| TASK GOAL |
Rewrite the lines from the one containing "elevation (m): 2000" through the one containing "locality: Waramaden, Kamarang", replacing "collectors" with "collected by" and leaving everything else the same.

| STORED DATA |
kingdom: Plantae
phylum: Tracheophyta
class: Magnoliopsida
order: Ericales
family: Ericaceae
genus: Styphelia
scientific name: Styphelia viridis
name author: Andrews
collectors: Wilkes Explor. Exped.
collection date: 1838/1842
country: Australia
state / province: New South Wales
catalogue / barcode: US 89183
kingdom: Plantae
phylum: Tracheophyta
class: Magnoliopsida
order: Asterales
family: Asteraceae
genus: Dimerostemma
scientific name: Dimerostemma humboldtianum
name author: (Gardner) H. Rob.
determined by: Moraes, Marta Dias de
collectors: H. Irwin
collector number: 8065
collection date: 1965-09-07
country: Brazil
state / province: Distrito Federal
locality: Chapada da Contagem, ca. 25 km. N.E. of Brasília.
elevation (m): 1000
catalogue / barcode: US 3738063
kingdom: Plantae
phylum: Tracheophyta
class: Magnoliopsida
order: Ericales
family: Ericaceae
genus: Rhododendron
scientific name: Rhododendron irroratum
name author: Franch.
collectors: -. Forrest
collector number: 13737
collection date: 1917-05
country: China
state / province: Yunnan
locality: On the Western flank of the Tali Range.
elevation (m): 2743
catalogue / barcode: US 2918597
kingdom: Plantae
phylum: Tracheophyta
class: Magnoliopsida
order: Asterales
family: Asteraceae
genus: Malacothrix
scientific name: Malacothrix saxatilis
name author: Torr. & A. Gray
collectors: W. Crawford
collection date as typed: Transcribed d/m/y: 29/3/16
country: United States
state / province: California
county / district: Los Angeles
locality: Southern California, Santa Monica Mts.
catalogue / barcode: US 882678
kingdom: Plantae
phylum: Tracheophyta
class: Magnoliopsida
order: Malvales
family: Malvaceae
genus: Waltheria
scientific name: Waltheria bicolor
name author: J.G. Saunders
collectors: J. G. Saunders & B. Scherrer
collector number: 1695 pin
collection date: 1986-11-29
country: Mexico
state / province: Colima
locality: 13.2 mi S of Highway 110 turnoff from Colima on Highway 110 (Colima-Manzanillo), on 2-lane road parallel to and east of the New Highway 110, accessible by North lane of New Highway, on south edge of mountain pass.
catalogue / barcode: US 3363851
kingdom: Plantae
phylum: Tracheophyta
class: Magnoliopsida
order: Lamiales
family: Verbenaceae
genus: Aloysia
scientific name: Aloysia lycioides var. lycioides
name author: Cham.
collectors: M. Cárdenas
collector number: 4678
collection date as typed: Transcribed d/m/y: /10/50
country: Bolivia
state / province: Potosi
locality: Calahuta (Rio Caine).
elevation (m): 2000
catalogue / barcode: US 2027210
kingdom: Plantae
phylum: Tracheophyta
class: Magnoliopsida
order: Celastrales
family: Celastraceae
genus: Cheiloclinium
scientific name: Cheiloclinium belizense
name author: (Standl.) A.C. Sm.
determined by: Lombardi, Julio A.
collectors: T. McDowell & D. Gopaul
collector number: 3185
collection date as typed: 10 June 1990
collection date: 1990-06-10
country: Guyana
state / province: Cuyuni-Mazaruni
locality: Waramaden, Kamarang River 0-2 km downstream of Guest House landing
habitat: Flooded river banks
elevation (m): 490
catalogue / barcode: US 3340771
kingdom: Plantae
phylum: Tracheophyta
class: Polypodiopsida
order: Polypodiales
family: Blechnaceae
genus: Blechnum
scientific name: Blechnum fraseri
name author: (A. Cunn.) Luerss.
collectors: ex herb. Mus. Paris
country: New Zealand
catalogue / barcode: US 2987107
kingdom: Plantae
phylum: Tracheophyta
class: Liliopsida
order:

| CORRECT ANSWER |
elevation (m): 2000
catalogue / barcode: US 2027210
kingdom: Plantae
phylum: Tracheophyta
class: Magnoliopsida
order: Celastrales
family: Celastraceae
genus: Cheiloclinium
scientific name: Cheiloclinium belizense
name author: (Standl.) A.C. Sm.
determined by: Lombardi, Julio A.
collected by: T. McDowell & D. Gopaul
collector number: 3185
collection date as typed: 10 June 1990
collection date: 1990-06-10
country: Guyana
state / province: Cuyuni-Mazaruni
locality: Waramaden, Kamarang River 0-2 km downstream of Guest House landing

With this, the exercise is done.